→ **What is needed**:
Write out the listing below in its entirety, minus the pictures, without changing a word.

→ **Dataset content**:
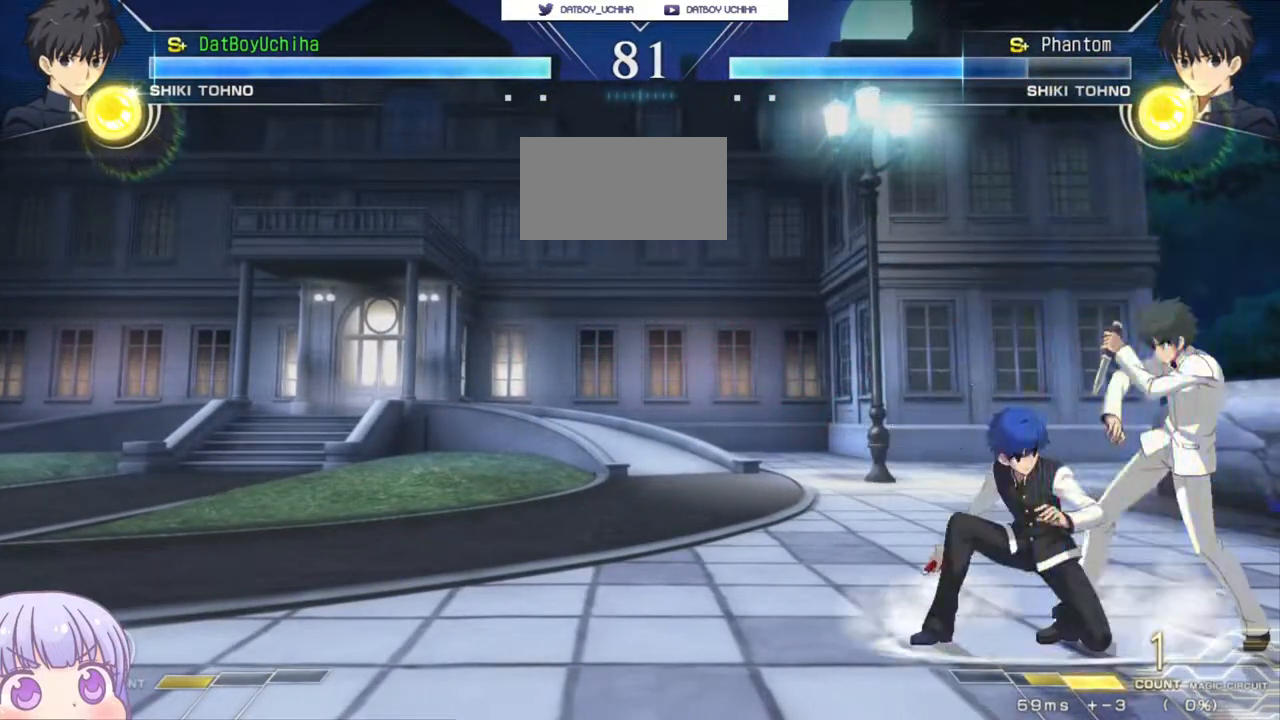
{"buttons": [], "left_stick": "down", "events": [[50, "SQUARE", "up"], [100, "left_stick", "down"], [183, "SQUARE", "down"], [250, "SQUARE", "up"], [367, "SQUARE", "down"], [417, "SQUARE", "up"]]}
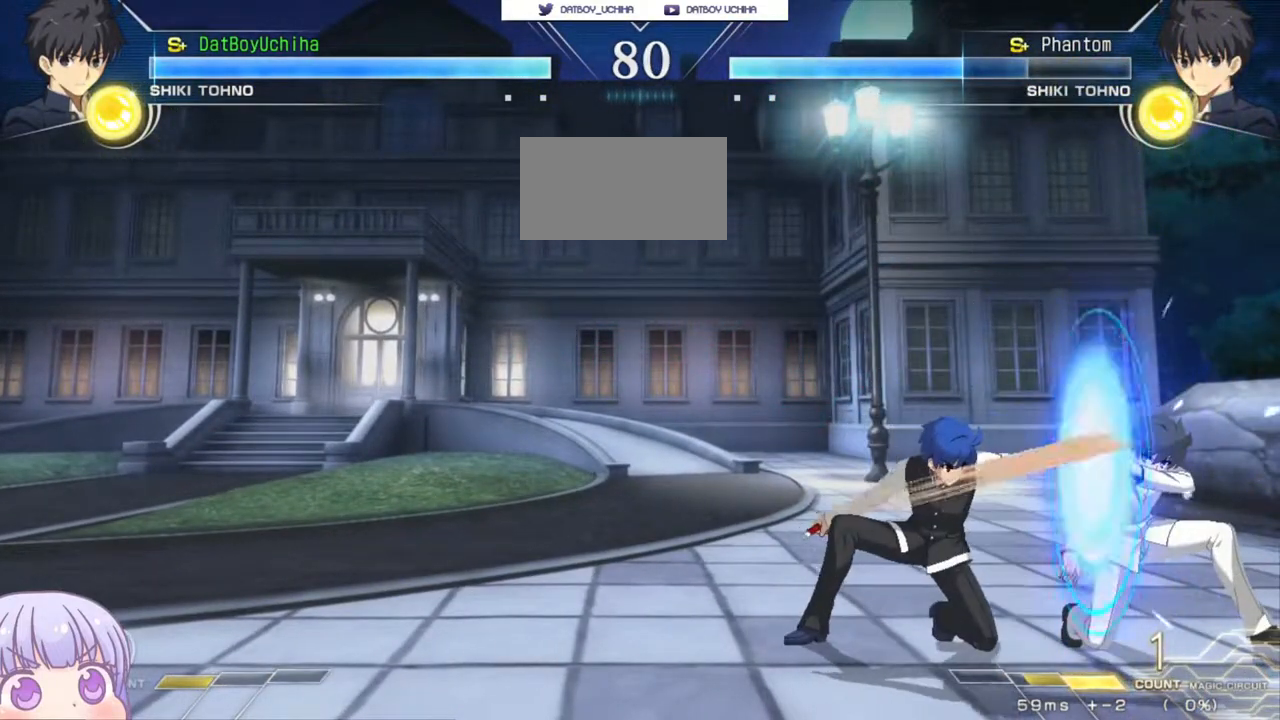
{"buttons": [], "left_stick": "center", "events": [[267, "R1", "down"], [333, "R1", "up"], [383, "left_stick", "center"]]}
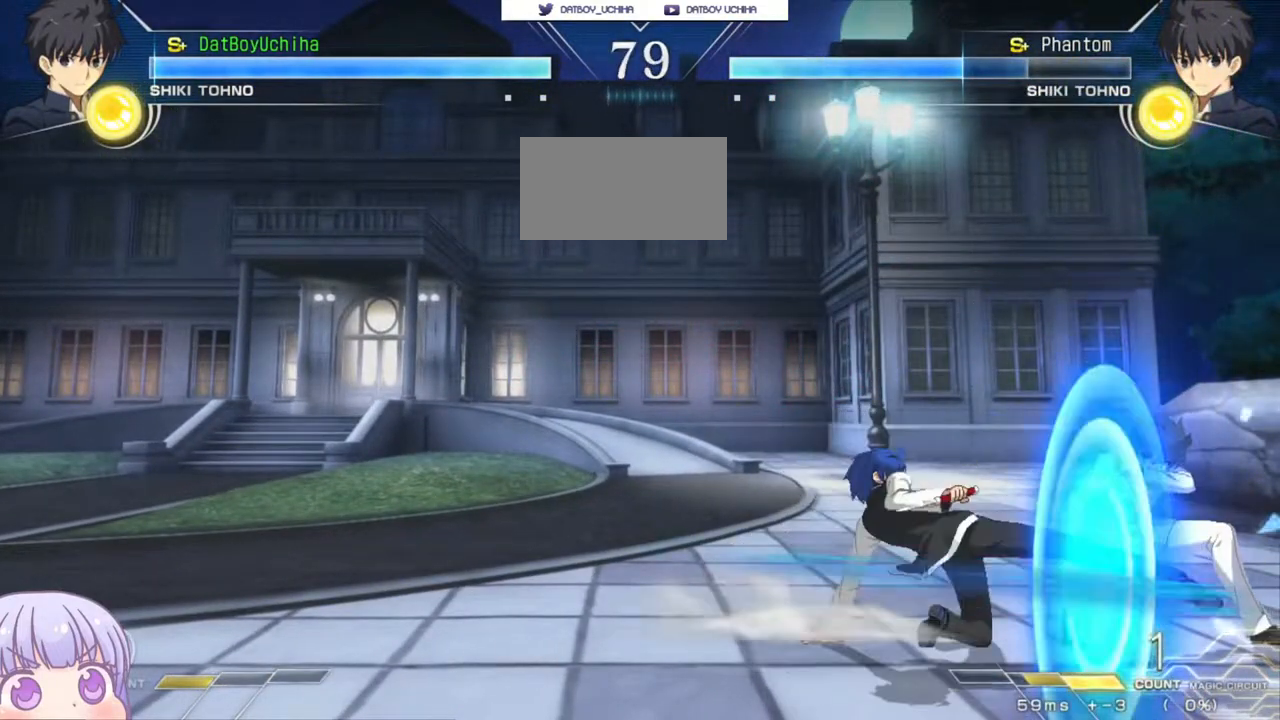
{"buttons": [], "left_stick": "center", "events": [[167, "R1", "down"], [200, "R1", "up"]]}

→ **Written answer**:
{"buttons": [], "left_stick": "down", "events": [[50, "SQUARE", "up"], [100, "left_stick", "down"], [183, "SQUARE", "down"], [250, "SQUARE", "up"], [367, "SQUARE", "down"], [417, "SQUARE", "up"]]}
{"buttons": [], "left_stick": "center", "events": [[267, "R1", "down"], [333, "R1", "up"], [383, "left_stick", "center"]]}
{"buttons": [], "left_stick": "center", "events": [[167, "R1", "down"], [200, "R1", "up"]]}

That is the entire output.